The time coefficient variation curve of the first and second modes of PRE (a1, a2), EP (b1, b2), IBEP (c1, c2)

4.2 Correlation analysis of PRE, EP, IBEP, and temperature

The abnormal temperature will cause the fluctuation of the atmospheric circulation, and then the fluctuation of the atmospheric circulation will cause the weather and climate system to fluctuate, making extreme precipitation easier to produce (Räisänen, 2021). Therefore, the influence of abnormal temperature on the global climate has become a research hotspot in meteorology, oceanography, and hydrology. The HRB is located in the East Asian monsoon region, and one of the main driving forces for the formation of the monsoon is the thermal difference between the sea and land (Y. Xu et al. 2021a, b). Therefore, changes in temperature can affect the strength of the East Asian monsoon, which in turn affects the intensity of water vapor transport and further affects the precipitation amount in the HRB (J. Wang et al. 2021a, b).

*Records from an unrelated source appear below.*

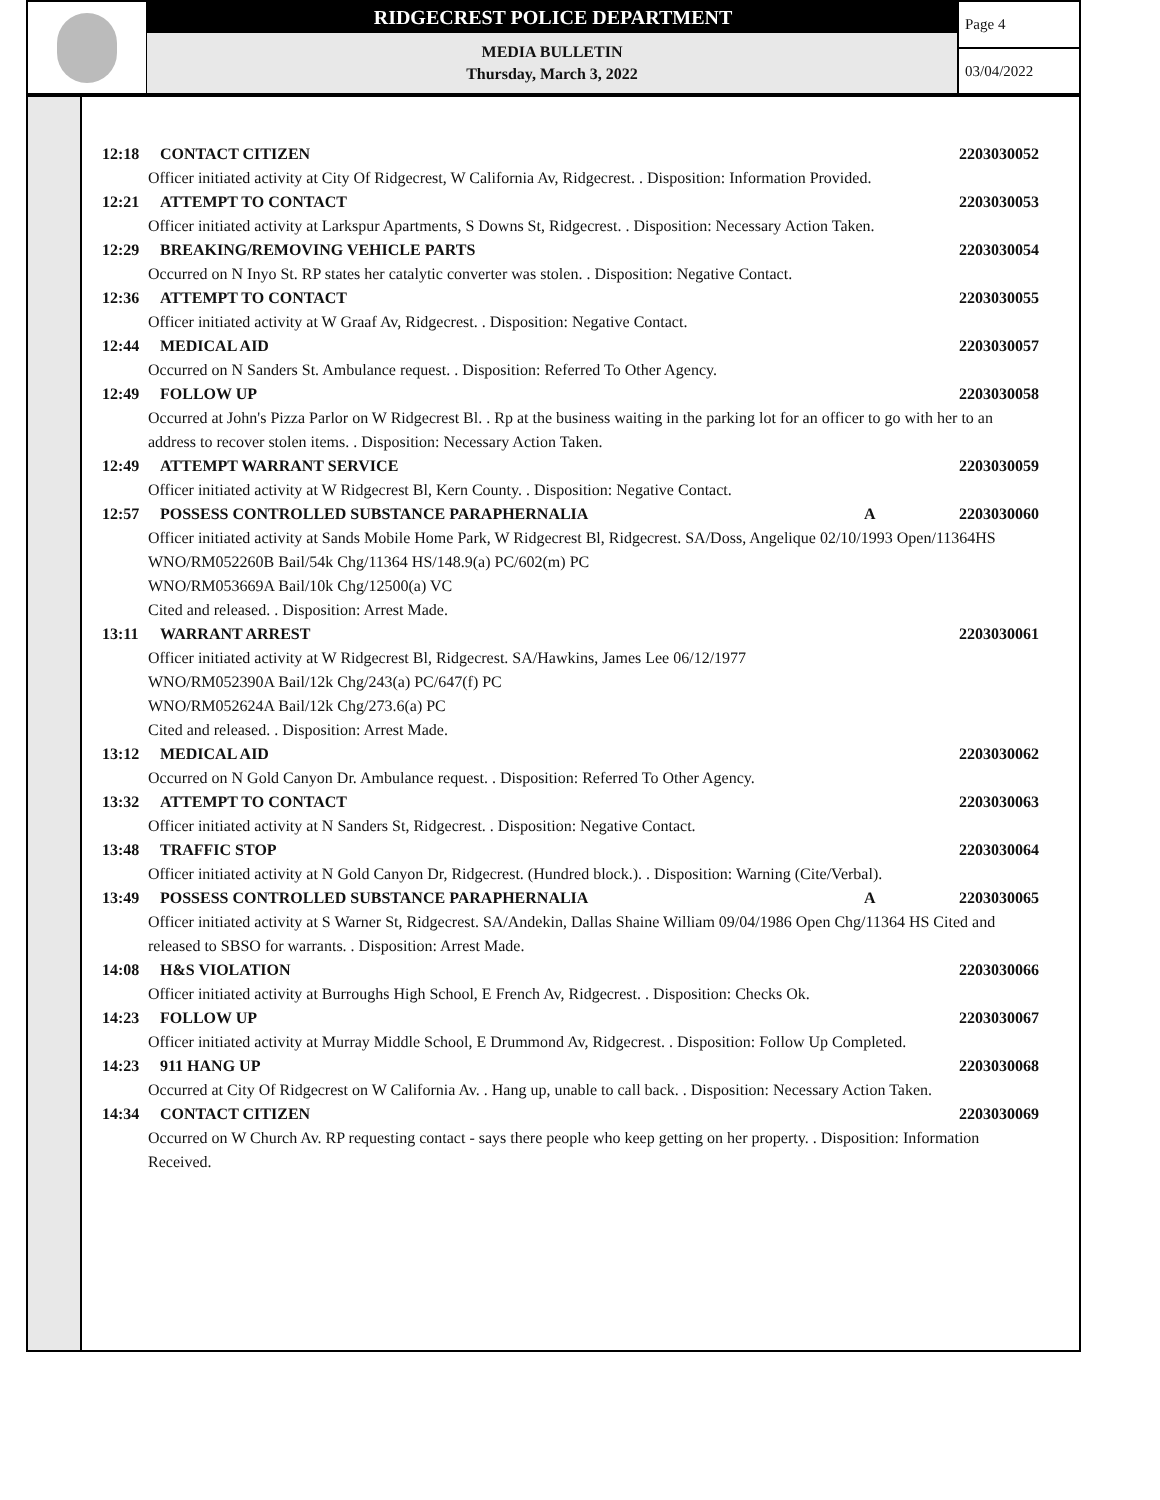RIDGECREST POLICE DEPARTMENT
MEDIA BULLETIN
Thursday, March 3, 2022
Page 4
03/04/2022
12:18 CONTACT CITIZEN 2203030052
Officer initiated activity at City Of Ridgecrest, W California Av, Ridgecrest. . Disposition: Information Provided.
12:21 ATTEMPT TO CONTACT 2203030053
Officer initiated activity at Larkspur Apartments, S Downs St, Ridgecrest. . Disposition: Necessary Action Taken.
12:29 BREAKING/REMOVING VEHICLE PARTS 2203030054
Occurred on N Inyo St. RP states her catalytic converter was stolen. . Disposition: Negative Contact.
12:36 ATTEMPT TO CONTACT 2203030055
Officer initiated activity at W Graaf Av, Ridgecrest. . Disposition: Negative Contact.
12:44 MEDICAL AID 2203030057
Occurred on N Sanders St. Ambulance request. . Disposition: Referred To Other Agency.
12:49 FOLLOW UP 2203030058
Occurred at John's Pizza Parlor on W Ridgecrest Bl. . Rp at the business waiting in the parking lot for an officer to go with her to an address to recover stolen items. . Disposition: Necessary Action Taken.
12:49 ATTEMPT WARRANT SERVICE 2203030059
Officer initiated activity at W Ridgecrest Bl, Kern County. . Disposition: Negative Contact.
12:57 POSSESS CONTROLLED SUBSTANCE PARAPHERNALIA A 2203030060
Officer initiated activity at Sands Mobile Home Park, W Ridgecrest Bl, Ridgecrest. SA/Doss, Angelique 02/10/1993 Open/11364HS
WNO/RM052260B Bail/54k Chg/11364 HS/148.9(a) PC/602(m) PC
WNO/RM053669A Bail/10k Chg/12500(a) VC
Cited and released. . Disposition: Arrest Made.
13:11 WARRANT ARREST 2203030061
Officer initiated activity at W Ridgecrest Bl, Ridgecrest. SA/Hawkins, James Lee 06/12/1977
WNO/RM052390A Bail/12k Chg/243(a) PC/647(f) PC
WNO/RM052624A Bail/12k Chg/273.6(a) PC
Cited and released. . Disposition: Arrest Made.
13:12 MEDICAL AID 2203030062
Occurred on N Gold Canyon Dr. Ambulance request. . Disposition: Referred To Other Agency.
13:32 ATTEMPT TO CONTACT 2203030063
Officer initiated activity at N Sanders St, Ridgecrest. . Disposition: Negative Contact.
13:48 TRAFFIC STOP 2203030064
Officer initiated activity at N Gold Canyon Dr, Ridgecrest. (Hundred block.). . Disposition: Warning (Cite/Verbal).
13:49 POSSESS CONTROLLED SUBSTANCE PARAPHERNALIA A 2203030065
Officer initiated activity at S Warner St, Ridgecrest. SA/Andekin, Dallas Shaine William 09/04/1986 Open Chg/11364 HS Cited and released to SBSO for warrants. . Disposition: Arrest Made.
14:08 H&S VIOLATION 2203030066
Officer initiated activity at Burroughs High School, E French Av, Ridgecrest. . Disposition: Checks Ok.
14:23 FOLLOW UP 2203030067
Officer initiated activity at Murray Middle School, E Drummond Av, Ridgecrest. . Disposition: Follow Up Completed.
14:23 911 HANG UP 2203030068
Occurred at City Of Ridgecrest on W California Av. . Hang up, unable to call back. . Disposition: Necessary Action Taken.
14:34 CONTACT CITIZEN 2203030069
Occurred on W Church Av. RP requesting contact - says there people who keep getting on her property. . Disposition: Information Received.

PRE is positively correlated with the temperature in the Bering Sea and the Norwegian Sea, and the correlation is significant, while it is negatively correlated with the temperature in the South China Sea and the southern Indian Ocean, though the correlation is not significant (Fig. 9a). EP is positively correlated with the temperature of the Northeast Pacific but negatively correlated with the southern Indian Ocean and the eastern part of the Tibetan Plateau, and the correlations are significant (Fig. 9b). Similar to the correlation between EP and temperature, IBEP is positively correlated with the northeast Pacific temperature, but the correlation is no longer significant but still has a significant negative correlation with the southern Indian Ocean and the east of the Qinghai–Tibet Plateau (Fig. 9c). This shows the regions that have a major impact on PRE, EP, and IBEP in the HRB are the North Pacific, the South Indian Ocean, and the Qinghai–Tibet Plateau.

Fig. 9
figure 9

The spatial distribution of the correlation coefficients between PRE (a), EP (b), and IBEP (c) with temperature (Note: + indicates that the significance level exceeds 5%)

The distribution of the SVD first mode heterogeneous correlation coefficient between PRE and global temperature is shown in Fig. 10 (a1 and a2. The contribution rate of the squared covariance of the first mode reaches 50%, which shows that the first mode can basically represent the impact of global temperature on PRE in the HRB. The spatial distribution of the heterosexual correlation coefficient of PRE in the HRB is from positive to negative from southwest to northeast. However, the spatial distribution of the global temperature heterogeneous correlation coefficient is mostly positive, and the negative regional correlation is not significant. This indicates that the global temperature rises, the precipitation in the southwest regions of the HRB will increase while the precipitation in the northeast regions will decrease. The contribution rate of the squared covariance of the first mode of SVD between EP and global temperature is 31%. The heterosexual correlation coefficient of EP shows positive correlation, negative correlation, and positive correlation in the HRB from southwest to northeast (Fig. 10b1). However, the heterosexual correlation coefficient in the southeast is a significant negative correlation. The global temperature field shows a uniform negative distribution, especially in the central Indian Ocean, the central and western Pacific, the central and western Atlantic, and the Tibetan Plateau (Fig. 10b2). This indicates that lower temperatures in these areas will contribute to the production of EP in the southwest and northeast of the HRB. The contribution rate of the squared covariance of the first mode of SVD between IBEP and global temperature is 39%. The heterogeneous correlation coefficient of IBEP is positive in most areas of the basin while in a small part areas of the southwest and southeast is negative (Fig. 10c1). The heterogeneous correlation coefficients of temperature fields show negative distributions in most regions, and the most significant correlation regions are located in the Indian Ocean, the central eastern Pacific Ocean, the central Atlantic Ocean, and the Qinghai–Tibet Plateau (Fig. 10c2).

Fig. 10
figure 10

The spatial distribution of the SVD first mode heterogeneous correlation coefficients between PRE (a1, a2), EP (b1, b2), IBEP (c1, c2) and global temperature (Note: * indicates that the significance level exceeds 5%)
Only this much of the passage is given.